Turkish President Recep Tayyip Erdoğan announced on October 5 that Ankara would launch a military operation in northeastern Syria in an attempt to expel Kurdish (YPG) forces from the Syrian-Turkish border. Erdoğan stated that the air and ground operations would extend 30 km (19 mi) into Syria from Syria's northeastern border with Turkey. Turkey considers the YPG to be a terrorist organization linked to the Kurdistan Workers' Party (PKK) group.
On Tuesday, October 22, an agreement was reached between President Erdoğan and Russian President Vladimir Putin on the establishment of a "safe zone" in northern Syria. Between Wednesday, October 23, and Monday, October 28, Russian military police and Syrian border guards will move in to facilitate the removal of Kurdish People's Protection Units (YPG) forces and weapons to beyond the zone, which extends 29 km (18 mi) beyond the Turkish-Syrian border.
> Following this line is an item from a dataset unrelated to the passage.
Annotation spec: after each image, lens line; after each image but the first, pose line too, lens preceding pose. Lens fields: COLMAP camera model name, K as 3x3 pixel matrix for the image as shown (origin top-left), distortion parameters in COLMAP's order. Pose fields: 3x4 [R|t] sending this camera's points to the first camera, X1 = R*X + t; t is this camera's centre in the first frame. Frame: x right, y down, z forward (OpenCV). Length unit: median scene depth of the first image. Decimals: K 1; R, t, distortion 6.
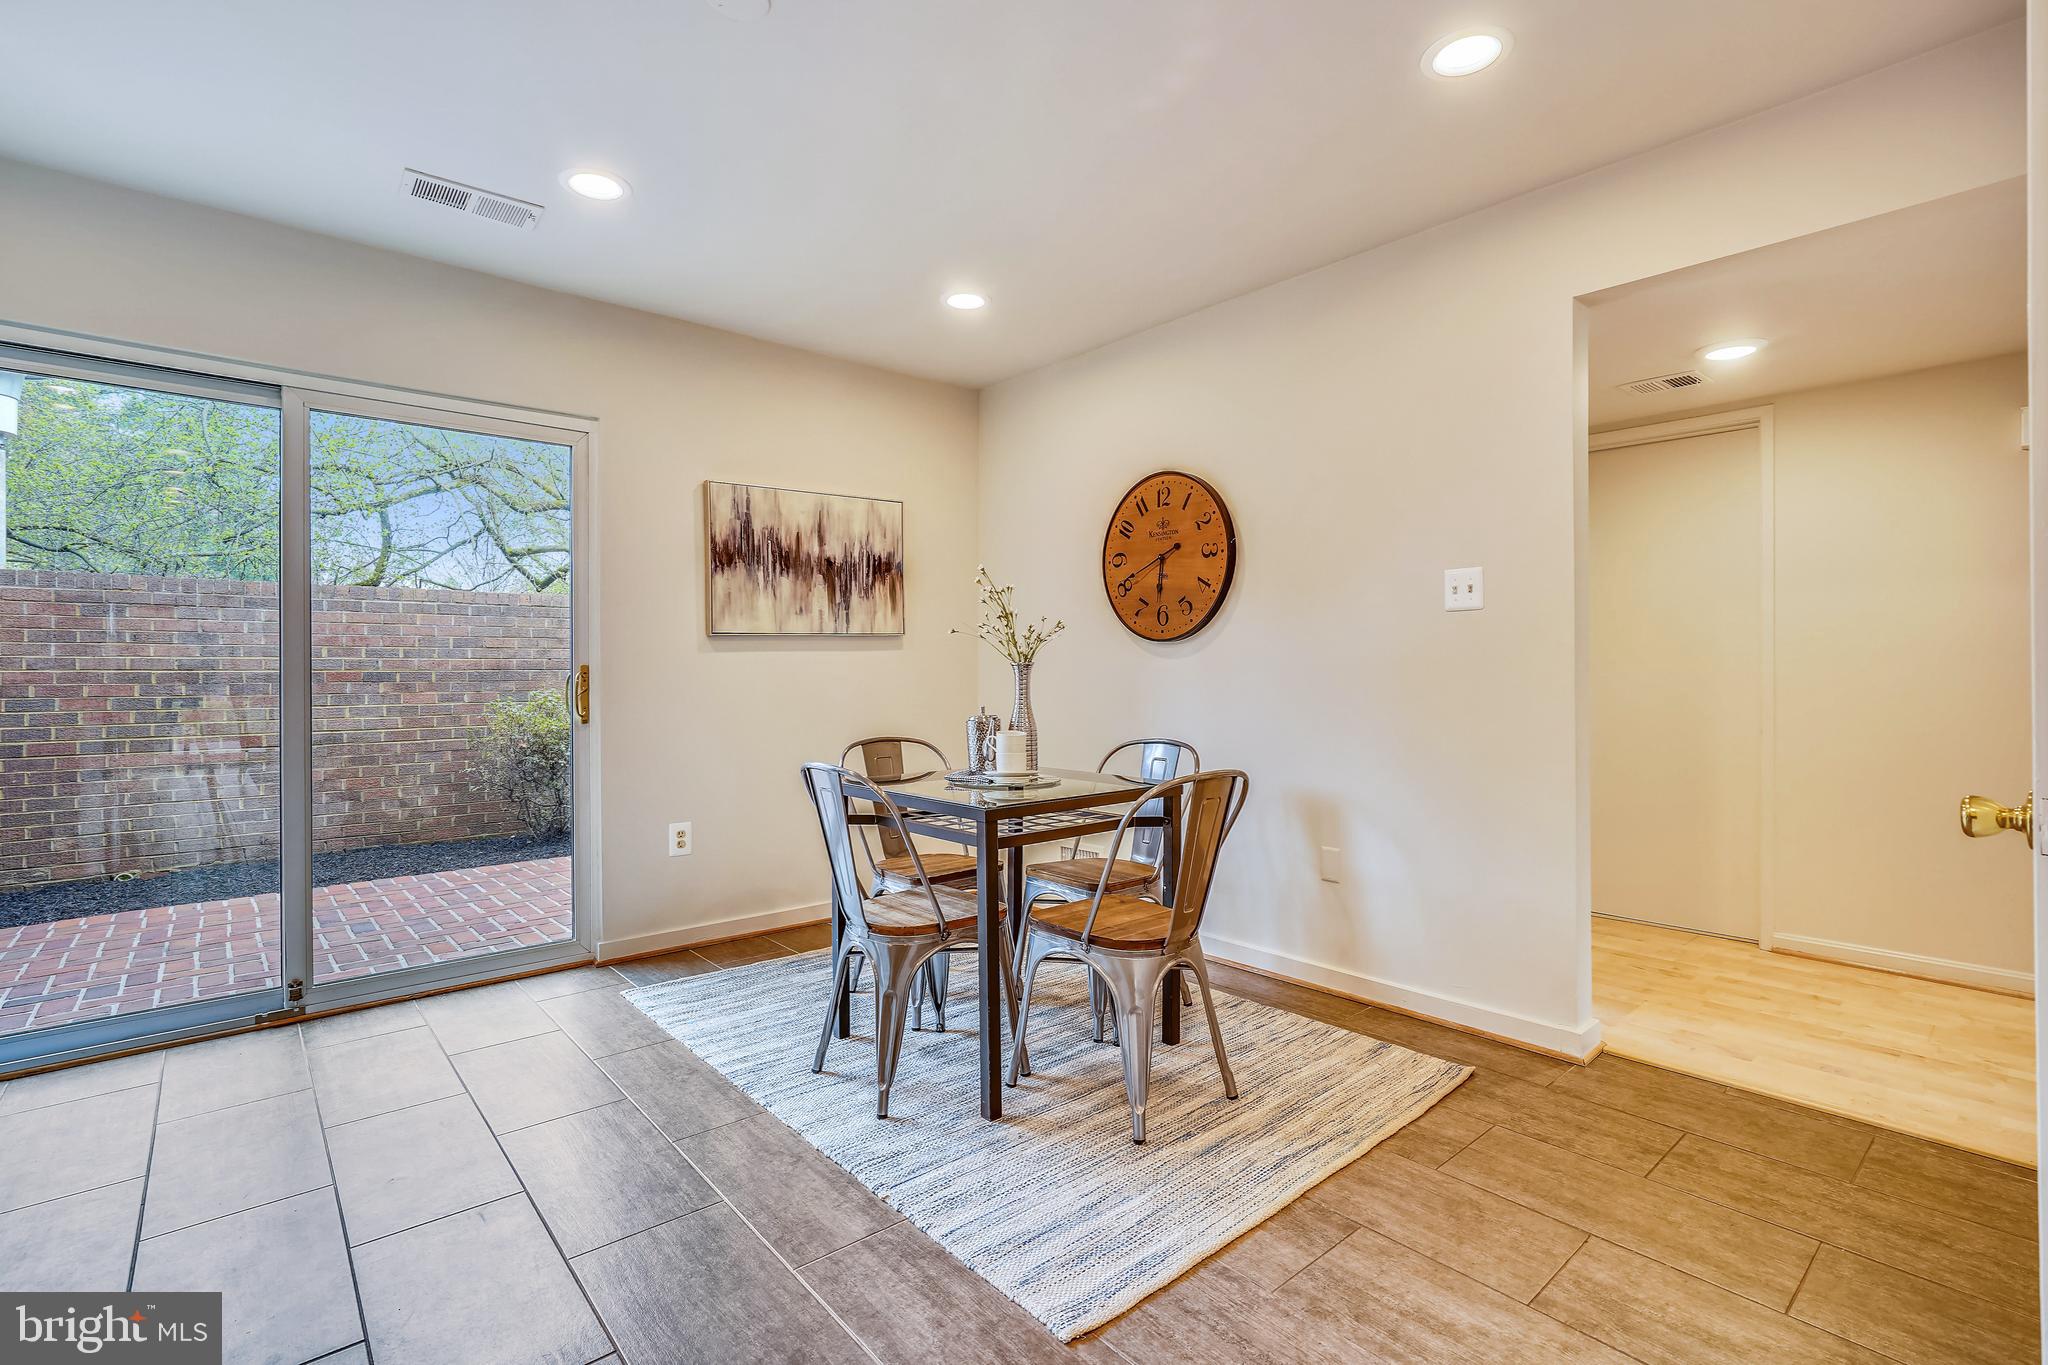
lens RADIAL K [[937.1, 0, 1020.7], [0, 937.1, 672.6], [0, 0, 1]] dist [-0.000149, 0.000626]
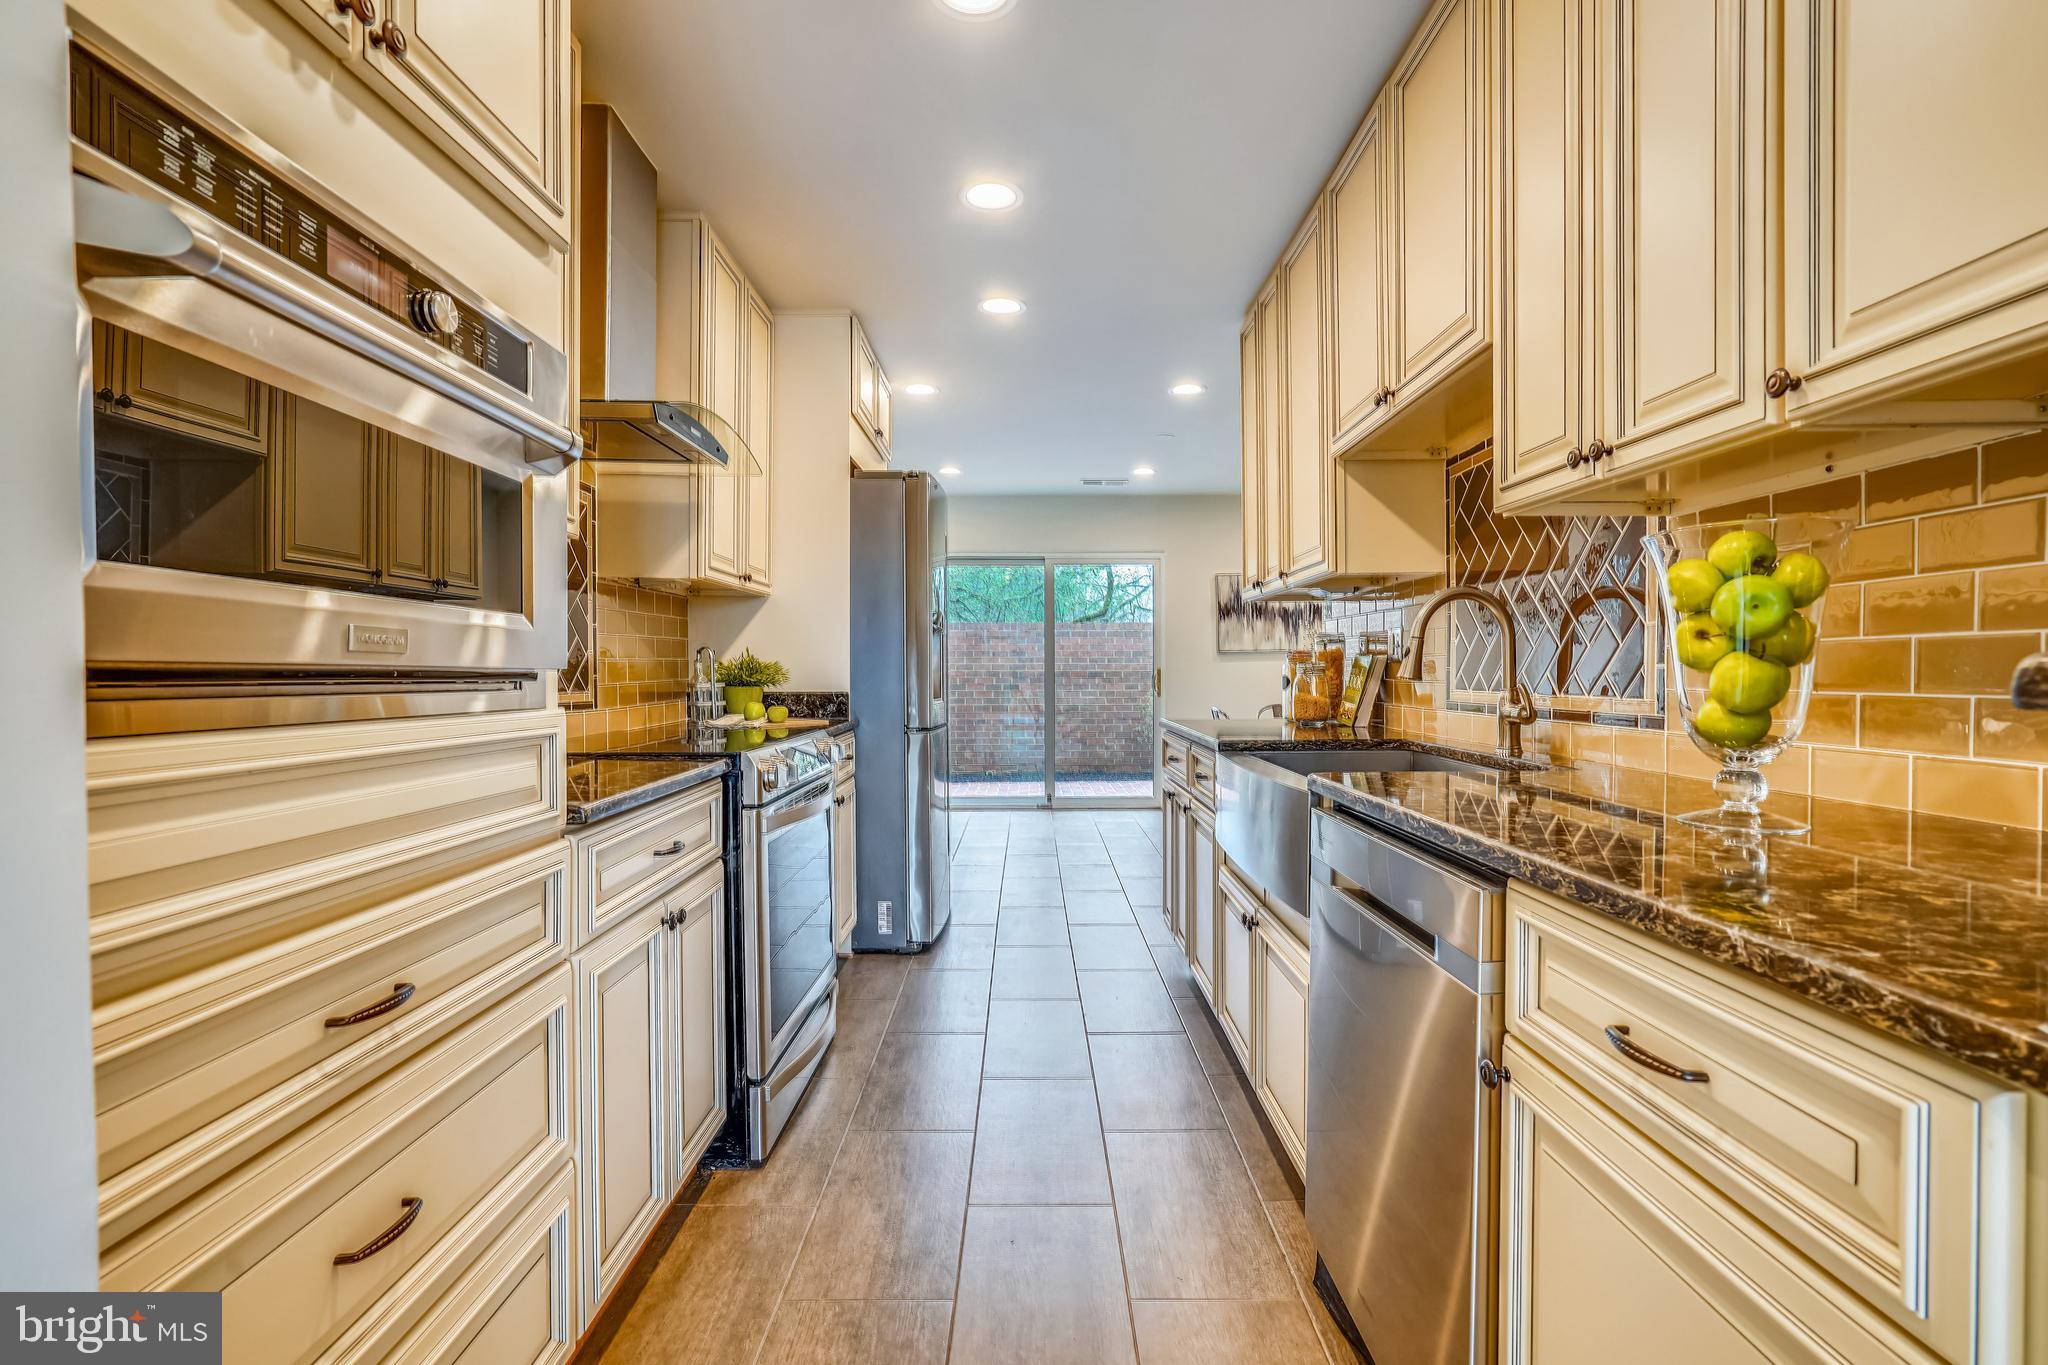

After the initial phase of the operation, Turkish and Russian troops will conduct joint patrols in northern Syria within 10 km (6 mi) of the border, beginning on Tuesday, October 29.
Due to extremely poor security conditions, Western governments generally advise against all travel to Syria, with some banning travel to the country. Professional security advice and support should be sought prior to any travel to Syria.